Decoding MP3s, Volume 3: I Think I've Got What I Need
I’ve decided to abandon my project to write an MP3 decoder. This is the most significant project that I’ve officially declared myself “done” with at RC, and as such I feel I need to justify the decision to myself. By “most significant” I really mean “spent more than a couple hours on”, but while at RC it seems important to have a clear sense of what it takes for me to consider myself being “done” with something. At the risk of overgeneralizing, I think for a lot of people the most important question that needs an answer is “did I learn something?”. A finished product is necessary for showing, but it isn’t necessary for learning, and part of what makes RC feel so refreshing (to me, at least) is that it’s a rare place where learning is preferred to showing. It’s a brief respite from the pressure to exchange a fruit of labor for money.
So I feel fine and not at all uncomfortable with my decision to kill MP-3PO. My favorite name for a project is now wasted on something that will almost certainly never see the light of day.
One obvious reason I’m deciding to abandon the project is that I couldn’t get the dang thing to work. The specification is vague (and costs money) and leaves open the (quite realized) potential for different encoders to behave differently. To test my code, I used a combination of MediaConch and other mp3 decoders, and while they were indispensable resources in learning how the MP3 codec works, I kept getting different information about the files I was trying to decode. I would get different header values, side information values, and even information on where frames started and ended wouldn’t align.
Another source of frustration was the source code I was reading. I know enough of Golang to understand that example, but I don’t know C++ or Haskell, the other two languages I saw examples for. Then, in digging into the C and assembly that comprises mpg123, I started to understand why so many libraries in higher-level languages rely on these libraries.
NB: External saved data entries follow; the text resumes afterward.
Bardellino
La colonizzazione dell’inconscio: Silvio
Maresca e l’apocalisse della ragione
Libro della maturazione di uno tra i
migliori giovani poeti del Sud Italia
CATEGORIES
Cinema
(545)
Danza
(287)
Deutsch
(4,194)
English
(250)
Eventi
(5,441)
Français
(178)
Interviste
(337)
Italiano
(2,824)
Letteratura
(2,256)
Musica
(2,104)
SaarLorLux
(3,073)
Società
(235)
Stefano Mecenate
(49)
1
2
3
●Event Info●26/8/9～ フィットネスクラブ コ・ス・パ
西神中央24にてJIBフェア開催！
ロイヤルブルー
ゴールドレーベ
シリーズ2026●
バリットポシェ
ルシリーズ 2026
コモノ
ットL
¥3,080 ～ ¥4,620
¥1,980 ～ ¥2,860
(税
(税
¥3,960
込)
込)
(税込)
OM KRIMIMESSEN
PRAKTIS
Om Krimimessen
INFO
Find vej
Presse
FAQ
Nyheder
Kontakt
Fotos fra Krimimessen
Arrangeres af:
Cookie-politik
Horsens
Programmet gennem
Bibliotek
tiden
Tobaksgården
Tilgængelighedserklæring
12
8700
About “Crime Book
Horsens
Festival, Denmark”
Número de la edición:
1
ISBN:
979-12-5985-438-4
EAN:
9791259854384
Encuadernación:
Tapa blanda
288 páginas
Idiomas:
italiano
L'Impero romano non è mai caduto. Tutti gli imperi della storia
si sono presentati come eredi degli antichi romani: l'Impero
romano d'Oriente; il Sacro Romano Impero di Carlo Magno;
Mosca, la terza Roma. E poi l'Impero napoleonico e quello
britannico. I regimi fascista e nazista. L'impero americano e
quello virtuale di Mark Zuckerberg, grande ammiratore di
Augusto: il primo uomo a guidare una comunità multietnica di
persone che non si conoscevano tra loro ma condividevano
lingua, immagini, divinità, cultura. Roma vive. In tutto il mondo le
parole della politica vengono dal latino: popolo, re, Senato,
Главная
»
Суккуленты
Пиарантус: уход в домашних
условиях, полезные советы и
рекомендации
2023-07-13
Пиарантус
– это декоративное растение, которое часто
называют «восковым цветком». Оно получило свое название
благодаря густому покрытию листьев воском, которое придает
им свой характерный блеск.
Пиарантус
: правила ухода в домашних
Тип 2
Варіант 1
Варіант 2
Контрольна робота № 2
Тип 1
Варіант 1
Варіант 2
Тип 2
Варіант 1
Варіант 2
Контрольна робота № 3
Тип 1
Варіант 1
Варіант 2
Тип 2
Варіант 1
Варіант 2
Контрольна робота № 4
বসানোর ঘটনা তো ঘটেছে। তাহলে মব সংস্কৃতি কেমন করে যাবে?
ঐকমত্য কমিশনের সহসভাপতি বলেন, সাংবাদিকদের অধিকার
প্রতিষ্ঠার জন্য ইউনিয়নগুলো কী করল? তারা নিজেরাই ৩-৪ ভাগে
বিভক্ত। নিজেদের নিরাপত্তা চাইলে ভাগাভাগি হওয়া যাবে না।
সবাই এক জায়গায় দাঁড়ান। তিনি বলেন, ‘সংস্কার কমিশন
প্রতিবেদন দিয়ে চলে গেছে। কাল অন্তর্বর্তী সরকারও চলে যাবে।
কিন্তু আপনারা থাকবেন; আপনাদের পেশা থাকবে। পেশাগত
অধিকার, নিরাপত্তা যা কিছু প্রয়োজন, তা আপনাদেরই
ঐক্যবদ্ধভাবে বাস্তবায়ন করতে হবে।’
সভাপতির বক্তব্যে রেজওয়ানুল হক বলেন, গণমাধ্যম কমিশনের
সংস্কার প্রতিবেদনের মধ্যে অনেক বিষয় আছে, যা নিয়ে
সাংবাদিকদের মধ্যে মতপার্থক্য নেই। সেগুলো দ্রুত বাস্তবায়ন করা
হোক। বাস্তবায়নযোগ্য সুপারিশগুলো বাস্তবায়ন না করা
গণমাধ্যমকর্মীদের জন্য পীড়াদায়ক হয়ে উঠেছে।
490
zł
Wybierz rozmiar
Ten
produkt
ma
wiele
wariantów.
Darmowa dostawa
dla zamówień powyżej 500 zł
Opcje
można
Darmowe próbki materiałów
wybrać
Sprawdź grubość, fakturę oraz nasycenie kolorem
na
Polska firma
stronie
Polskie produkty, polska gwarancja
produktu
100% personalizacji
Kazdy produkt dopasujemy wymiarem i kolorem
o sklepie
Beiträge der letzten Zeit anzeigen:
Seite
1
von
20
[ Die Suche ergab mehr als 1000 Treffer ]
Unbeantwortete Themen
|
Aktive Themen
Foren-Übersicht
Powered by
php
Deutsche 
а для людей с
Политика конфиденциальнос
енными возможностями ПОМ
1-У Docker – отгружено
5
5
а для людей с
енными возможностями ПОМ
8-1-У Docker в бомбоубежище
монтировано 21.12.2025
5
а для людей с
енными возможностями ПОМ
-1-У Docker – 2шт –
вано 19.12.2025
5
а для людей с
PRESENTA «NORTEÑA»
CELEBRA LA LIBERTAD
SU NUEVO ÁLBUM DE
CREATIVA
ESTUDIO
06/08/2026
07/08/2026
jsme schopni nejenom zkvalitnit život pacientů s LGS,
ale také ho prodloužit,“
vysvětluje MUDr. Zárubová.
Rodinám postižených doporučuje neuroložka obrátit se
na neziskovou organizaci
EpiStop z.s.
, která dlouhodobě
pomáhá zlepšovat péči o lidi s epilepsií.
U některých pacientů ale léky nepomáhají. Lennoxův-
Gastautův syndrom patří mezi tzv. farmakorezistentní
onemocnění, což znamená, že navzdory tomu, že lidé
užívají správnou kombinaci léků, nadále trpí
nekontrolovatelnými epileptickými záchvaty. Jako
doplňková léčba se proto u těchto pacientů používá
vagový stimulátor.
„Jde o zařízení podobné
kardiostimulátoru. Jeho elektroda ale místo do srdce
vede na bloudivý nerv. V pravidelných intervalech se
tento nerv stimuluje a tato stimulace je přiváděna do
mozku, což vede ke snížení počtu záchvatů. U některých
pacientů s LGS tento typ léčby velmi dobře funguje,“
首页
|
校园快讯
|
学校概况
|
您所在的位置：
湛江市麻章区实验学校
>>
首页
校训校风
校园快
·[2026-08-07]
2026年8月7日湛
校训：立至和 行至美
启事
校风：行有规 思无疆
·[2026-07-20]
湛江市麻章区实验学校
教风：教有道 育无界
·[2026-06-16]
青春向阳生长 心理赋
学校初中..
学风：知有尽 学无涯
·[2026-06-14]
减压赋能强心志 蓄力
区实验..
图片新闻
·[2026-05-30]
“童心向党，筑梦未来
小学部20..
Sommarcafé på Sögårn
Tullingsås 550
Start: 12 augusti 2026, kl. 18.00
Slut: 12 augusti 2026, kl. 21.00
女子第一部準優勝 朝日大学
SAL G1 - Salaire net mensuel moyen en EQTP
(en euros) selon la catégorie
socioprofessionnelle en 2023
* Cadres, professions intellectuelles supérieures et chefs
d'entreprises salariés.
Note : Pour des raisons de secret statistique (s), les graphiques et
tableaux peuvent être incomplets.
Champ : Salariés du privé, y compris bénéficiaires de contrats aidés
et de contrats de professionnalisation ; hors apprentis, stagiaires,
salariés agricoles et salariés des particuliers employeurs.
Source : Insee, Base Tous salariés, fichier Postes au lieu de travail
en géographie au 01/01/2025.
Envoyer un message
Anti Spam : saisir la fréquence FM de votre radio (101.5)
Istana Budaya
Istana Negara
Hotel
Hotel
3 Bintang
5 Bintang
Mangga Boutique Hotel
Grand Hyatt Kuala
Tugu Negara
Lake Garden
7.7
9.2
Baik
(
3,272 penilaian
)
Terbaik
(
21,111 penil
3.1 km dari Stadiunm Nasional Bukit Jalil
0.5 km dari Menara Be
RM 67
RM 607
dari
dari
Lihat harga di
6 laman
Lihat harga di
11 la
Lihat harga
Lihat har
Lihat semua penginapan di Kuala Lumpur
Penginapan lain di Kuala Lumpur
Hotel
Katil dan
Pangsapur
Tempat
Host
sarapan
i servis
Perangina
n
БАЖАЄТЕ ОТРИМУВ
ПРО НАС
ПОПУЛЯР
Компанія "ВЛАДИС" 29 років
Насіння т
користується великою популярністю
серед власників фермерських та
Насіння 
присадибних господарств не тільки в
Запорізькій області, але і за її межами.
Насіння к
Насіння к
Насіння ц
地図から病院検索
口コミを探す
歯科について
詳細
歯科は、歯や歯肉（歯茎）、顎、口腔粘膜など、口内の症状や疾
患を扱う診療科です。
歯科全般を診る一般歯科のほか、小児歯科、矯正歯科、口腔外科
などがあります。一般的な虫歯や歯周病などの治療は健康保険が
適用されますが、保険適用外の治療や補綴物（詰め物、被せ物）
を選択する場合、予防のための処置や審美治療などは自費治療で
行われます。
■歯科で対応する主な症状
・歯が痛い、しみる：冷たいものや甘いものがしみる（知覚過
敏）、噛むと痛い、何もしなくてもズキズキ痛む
MP3 decoding is a messy, complicated, and pretty thoroughly solved affair.
Another thing I learned while researching audio codecs is that each popular music service uses something different, and none of them use MP3. Spotify uses Ogg Vorbis (my new favorite thing to say), except in web browsers where it uses AAC. Apple uses m4p, a DRM-laden version of m4a, which is based on AAC. Bandcamp will let you download a bunch of different formats.
Some of these formats have native decoders in certain languages, some don’t. But you know what will decode them? Some C library written by a team of people over the course of decades. Not some idiot who wanted to work on it because he was amused by the name he gave his project.
And so the more I learned, the more a certain point was driven home: these implementations aren’t just good, they’re good enough.
I feel confident that I’m ending my MP3 adventure at the right point. I just wanted a better way to store and play my music, and so I’m turning my attention back to monty.